Forbidden Fruit (Corine Solomon #3.5)(7)
Author: Ann Aguirre

Mmm, yeah.

“Here I am,” I say.

“Shan…” His voice is rich, the drawl pronounced, and he imbues my name with a kind of longing I’ve never heard before. “You can’t make me feel this way.”

“Are you sure it’s me and not you?” I ask.

“That’s the problem. I’m never sure.”

“You would be with me.”

Silently, I replay his words in my head. Is he picking up how I feel, from all the way across town? I don’t know much about empathy, but that’s an enormous range.

“How do you keep from drowning in other people’s emotions?” I ask, before I can think better of it.

“It doesn’t work like that. The distance is more of a gauge,” he mutters. From his tone, it’s clear he doesn’t care to elaborate.

And that makes me even more determined to get an answer. “Of what?”

“How much I care.”

“So you care…a Laredo-sized amount about me?”
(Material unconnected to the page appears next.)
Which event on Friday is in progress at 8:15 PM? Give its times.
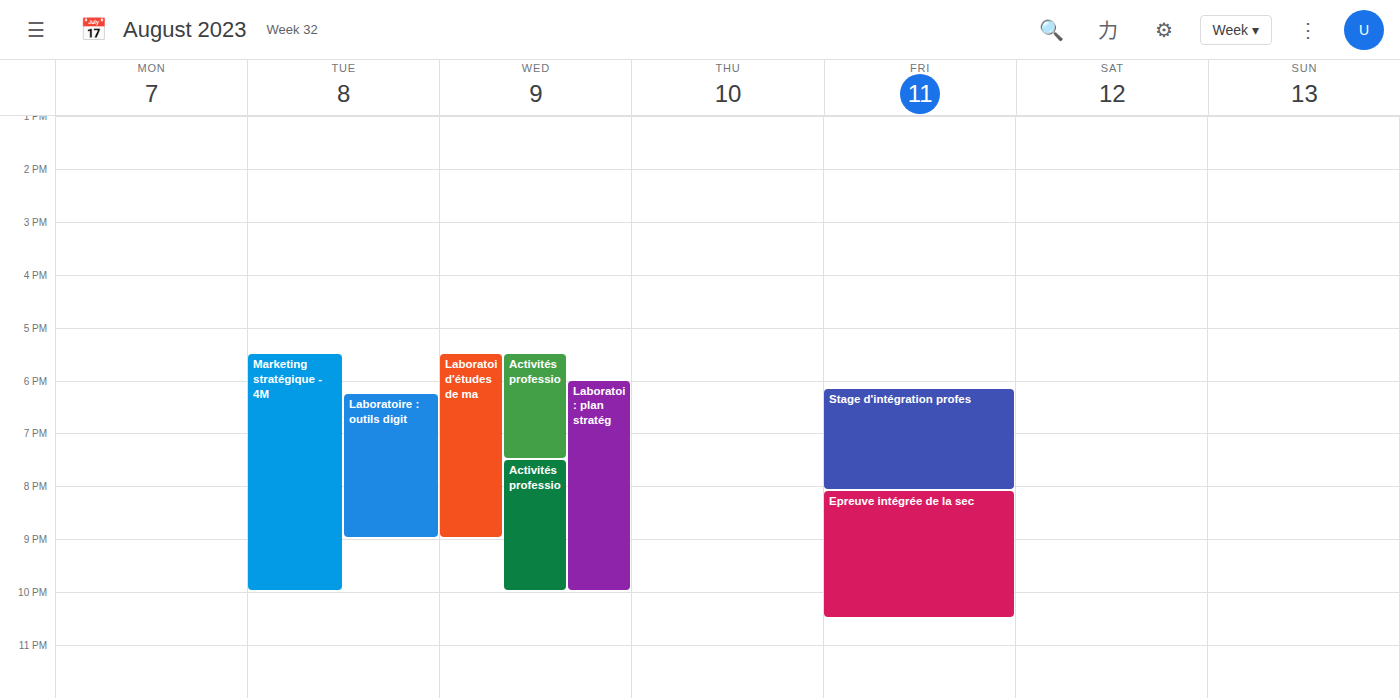
"Epreuve intégrée de la sec", 8:05 PM to 10:30 PM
“Shan,” he whispers. “I doubt you could go anywhere that I wouldn’t feel you.”

Oh. My. God.

He goes on, “I haven’t felt like this since high school. You’re burning me alive.”

“That’s not a bad thing.”

“Said the flame to the moth.”

He must be wondering how he’d explain me to his friends and family, his work colleagues. I won’t change for him. If he wants me, I come with Gothic splendor. He has to love me enough not to care what other people think or how they feel about us together. I don’t know if Jesse has that much of a lawless streak in him.

I sure hope so.

And it’s not like I’m jailbait. I’m just not the girl anybody would pick for him.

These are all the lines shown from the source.